▶ [WHAT NEEDS TO BE DONE] From the listing below, work out how many lines contain "thumb". Reply with that number only.

▶ [EXTRACTED RECORDS]
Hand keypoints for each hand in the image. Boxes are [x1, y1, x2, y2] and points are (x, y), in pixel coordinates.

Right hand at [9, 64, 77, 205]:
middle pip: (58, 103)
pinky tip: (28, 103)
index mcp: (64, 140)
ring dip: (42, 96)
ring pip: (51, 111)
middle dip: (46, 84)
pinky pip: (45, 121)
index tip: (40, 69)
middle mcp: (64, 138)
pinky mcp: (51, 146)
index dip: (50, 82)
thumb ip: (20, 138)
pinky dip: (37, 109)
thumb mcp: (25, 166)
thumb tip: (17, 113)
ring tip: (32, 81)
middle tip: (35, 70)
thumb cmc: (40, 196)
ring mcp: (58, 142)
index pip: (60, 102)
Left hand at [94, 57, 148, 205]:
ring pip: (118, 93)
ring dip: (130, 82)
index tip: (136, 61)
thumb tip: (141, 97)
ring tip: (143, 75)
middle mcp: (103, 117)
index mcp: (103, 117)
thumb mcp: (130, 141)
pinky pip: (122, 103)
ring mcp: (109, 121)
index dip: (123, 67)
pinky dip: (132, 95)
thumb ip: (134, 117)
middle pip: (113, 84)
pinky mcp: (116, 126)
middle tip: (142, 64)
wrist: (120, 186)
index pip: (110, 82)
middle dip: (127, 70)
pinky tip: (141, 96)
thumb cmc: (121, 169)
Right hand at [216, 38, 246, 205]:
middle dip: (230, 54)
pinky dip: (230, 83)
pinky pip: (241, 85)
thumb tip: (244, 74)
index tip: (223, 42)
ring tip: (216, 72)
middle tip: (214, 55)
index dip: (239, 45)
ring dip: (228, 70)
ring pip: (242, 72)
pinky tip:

▶ [RESULT] 9